- [What to work on]:
A. Answer these questions using the hockey division passage:
(i) Which Coyotes free agent is listed as restricted?
(ii) Which two Sharks veterans are named as possible free-agency departures?
(iii) Which Stars player is identified as a restricted free agent?
B. Transcribe everything in the hockey division passage from "Let’s start with" down to "be very different.".

In fact, let’s take a look at the division team-by-team to see just how drastic the changes might be.

Phoenix Coyotes

Let’s start with the most obvious situation. Naturally, there’s the team’s tumultuous ownership situation. But even beyond that, there are some big decisions they need to make regarding their on-ice product, with free agents including Lee Stempniak, Zbynek Michalek, Matthew Lombardi (unrestricted) and Wojtek Wolski (restricted). Even if the Coyotes stay in the desert, things will be very different.

San Jose Sharks

The Sharks will have to let someone go, it’s just a matter of which players they choose to retain. They have key young players (Devin Setoguchi, Joe Pavelski) and veterans (Patrick Marleau, Evgeni Nabokov) who could depart due to free agency. I’m not sure that the Sharks reign as the dominant Pacific division team is over, but it may be threatened.

Dallas Stars

Considering the fact that the Tom Hicks ownership era is nearing an end, it’s difficult to imagine the Stars committing much payroll to getting better. The roster could look very different in 10-11, anyway, though. Marty Turco is likely on the way out, Mike Modano might retire and Jere Lehtinen is also long in the tooth. Don’t forget that James Neal is a restricted free agent. It looks like it will be an end of an era (perhaps it should be called the “Remember what happened 10 years ago?” age) for the Dallas Stars.

(Data excerpts)

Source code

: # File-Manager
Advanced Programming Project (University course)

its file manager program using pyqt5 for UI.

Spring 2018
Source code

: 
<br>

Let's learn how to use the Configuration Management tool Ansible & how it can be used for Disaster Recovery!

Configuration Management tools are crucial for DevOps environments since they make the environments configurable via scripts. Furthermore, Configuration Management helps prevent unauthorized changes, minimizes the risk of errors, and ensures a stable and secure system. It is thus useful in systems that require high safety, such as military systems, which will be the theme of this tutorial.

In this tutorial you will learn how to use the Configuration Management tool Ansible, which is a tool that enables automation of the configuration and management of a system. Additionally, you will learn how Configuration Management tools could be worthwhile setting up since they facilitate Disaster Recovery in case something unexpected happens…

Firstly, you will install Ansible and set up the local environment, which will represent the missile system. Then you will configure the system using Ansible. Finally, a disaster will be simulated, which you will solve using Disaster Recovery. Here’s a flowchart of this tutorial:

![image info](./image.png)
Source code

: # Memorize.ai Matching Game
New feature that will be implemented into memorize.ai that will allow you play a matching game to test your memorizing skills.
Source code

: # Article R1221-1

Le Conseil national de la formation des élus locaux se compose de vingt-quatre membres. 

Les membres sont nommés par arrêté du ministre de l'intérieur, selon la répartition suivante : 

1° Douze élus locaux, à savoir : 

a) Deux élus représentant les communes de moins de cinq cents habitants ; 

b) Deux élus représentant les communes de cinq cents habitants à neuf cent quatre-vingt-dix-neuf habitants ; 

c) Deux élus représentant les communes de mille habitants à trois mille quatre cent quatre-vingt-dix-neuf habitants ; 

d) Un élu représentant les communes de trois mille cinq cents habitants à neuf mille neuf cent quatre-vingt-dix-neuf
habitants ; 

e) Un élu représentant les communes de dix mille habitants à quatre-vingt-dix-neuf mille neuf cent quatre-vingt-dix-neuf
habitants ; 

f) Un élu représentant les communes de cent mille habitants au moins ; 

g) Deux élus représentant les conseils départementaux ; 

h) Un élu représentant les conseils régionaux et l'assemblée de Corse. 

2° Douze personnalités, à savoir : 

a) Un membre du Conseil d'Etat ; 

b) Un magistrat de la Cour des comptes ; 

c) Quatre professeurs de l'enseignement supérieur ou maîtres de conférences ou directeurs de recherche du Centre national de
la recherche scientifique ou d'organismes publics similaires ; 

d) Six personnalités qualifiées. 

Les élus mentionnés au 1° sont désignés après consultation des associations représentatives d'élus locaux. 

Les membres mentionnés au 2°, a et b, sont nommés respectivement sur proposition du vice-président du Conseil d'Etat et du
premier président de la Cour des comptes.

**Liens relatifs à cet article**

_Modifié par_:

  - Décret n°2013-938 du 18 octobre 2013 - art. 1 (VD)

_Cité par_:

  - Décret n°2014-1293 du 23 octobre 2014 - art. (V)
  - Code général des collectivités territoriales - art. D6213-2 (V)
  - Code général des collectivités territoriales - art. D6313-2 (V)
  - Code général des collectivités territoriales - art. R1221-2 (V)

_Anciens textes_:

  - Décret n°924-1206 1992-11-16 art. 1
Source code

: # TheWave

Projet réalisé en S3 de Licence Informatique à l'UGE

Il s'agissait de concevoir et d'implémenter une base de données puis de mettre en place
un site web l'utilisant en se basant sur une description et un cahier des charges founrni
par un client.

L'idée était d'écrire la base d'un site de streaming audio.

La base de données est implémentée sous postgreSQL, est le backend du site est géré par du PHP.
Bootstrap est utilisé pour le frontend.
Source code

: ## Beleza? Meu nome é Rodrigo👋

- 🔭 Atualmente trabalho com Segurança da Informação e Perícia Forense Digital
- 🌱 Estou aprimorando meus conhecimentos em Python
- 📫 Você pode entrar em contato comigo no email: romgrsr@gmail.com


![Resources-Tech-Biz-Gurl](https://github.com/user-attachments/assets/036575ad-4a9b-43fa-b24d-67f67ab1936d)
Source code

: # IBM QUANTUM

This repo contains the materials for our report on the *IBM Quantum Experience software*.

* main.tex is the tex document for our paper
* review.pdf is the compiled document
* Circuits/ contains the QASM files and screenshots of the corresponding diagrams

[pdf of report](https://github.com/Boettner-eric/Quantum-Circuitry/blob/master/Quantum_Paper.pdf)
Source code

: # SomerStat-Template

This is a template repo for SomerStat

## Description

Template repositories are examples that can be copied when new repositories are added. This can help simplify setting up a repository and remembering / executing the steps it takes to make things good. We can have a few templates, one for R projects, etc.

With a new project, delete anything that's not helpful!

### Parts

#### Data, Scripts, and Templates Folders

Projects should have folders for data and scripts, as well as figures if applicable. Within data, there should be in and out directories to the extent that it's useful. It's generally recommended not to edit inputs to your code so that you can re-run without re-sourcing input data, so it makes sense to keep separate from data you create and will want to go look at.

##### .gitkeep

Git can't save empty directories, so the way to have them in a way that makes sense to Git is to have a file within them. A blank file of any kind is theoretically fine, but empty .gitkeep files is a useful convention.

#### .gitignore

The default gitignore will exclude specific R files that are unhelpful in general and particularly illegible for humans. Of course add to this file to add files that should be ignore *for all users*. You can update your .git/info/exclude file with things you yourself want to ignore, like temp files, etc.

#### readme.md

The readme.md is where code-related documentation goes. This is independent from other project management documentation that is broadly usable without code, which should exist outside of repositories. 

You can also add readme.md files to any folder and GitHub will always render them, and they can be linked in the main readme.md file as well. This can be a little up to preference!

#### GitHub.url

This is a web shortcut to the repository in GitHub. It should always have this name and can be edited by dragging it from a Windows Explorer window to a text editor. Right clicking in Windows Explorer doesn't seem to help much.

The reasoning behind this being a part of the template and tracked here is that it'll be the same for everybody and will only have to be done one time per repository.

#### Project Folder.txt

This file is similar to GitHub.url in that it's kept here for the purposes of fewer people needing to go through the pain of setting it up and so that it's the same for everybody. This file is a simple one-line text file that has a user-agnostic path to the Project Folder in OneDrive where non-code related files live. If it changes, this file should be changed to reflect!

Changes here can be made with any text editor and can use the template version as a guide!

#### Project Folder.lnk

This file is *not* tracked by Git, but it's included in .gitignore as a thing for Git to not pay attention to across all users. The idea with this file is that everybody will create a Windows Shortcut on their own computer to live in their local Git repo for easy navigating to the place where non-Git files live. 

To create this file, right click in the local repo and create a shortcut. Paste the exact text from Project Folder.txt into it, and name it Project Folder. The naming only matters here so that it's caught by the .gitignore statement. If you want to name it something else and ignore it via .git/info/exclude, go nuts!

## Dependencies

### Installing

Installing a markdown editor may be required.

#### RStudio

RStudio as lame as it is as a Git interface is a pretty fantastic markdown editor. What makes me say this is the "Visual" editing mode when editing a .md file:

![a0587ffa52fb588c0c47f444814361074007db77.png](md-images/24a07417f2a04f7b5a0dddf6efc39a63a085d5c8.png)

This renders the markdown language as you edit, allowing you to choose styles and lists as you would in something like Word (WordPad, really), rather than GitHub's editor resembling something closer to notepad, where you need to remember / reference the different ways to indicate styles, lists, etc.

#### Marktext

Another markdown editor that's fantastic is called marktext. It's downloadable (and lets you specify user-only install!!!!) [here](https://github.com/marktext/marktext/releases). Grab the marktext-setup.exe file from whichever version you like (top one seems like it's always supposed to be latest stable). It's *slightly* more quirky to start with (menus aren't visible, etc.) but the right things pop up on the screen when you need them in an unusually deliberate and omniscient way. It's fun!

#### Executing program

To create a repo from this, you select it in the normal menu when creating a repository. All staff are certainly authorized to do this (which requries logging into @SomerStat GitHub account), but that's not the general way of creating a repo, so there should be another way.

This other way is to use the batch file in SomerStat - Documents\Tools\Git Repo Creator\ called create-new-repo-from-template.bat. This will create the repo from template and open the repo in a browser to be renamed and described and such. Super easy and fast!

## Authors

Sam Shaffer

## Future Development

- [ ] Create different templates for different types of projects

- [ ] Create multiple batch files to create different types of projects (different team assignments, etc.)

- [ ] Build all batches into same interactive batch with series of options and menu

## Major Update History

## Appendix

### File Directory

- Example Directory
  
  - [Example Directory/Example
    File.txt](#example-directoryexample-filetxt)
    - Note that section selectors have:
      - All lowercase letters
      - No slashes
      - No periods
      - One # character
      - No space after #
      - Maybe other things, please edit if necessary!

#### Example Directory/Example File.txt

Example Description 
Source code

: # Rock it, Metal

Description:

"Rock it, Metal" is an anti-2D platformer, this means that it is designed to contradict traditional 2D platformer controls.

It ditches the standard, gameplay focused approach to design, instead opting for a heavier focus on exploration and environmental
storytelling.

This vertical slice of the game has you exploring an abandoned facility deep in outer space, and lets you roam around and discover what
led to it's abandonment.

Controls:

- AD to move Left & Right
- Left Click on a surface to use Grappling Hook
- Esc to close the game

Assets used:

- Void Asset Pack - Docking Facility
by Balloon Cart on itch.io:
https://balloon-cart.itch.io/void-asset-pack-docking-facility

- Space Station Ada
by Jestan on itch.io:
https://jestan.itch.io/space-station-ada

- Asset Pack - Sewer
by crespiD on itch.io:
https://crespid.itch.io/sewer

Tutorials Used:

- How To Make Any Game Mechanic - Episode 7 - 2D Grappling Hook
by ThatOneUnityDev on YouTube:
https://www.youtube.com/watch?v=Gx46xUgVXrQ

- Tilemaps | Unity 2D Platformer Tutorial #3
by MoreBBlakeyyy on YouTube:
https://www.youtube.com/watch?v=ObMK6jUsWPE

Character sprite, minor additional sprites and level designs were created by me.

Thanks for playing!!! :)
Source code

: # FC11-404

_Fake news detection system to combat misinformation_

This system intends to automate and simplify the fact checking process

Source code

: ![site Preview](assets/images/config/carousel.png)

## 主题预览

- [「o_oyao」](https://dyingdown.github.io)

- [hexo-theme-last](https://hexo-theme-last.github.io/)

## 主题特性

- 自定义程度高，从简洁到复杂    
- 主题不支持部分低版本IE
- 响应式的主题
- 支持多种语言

- [Expected outputs]:
A.
(i) Wojtek Wolski
(ii) Patrick Marleau and Evgeni Nabokov
(iii) James Neal

B.
Let’s start with the most obvious situation. Naturally, there’s the team’s tumultuous ownership situation. But even beyond that, there are some big decisions they need to make regarding their on-ice product, with free agents including Lee Stempniak, Zbynek Michalek, Matthew Lombardi (unrestricted) and Wojtek Wolski (restricted). Even if the Coyotes stay in the desert, things will be very different.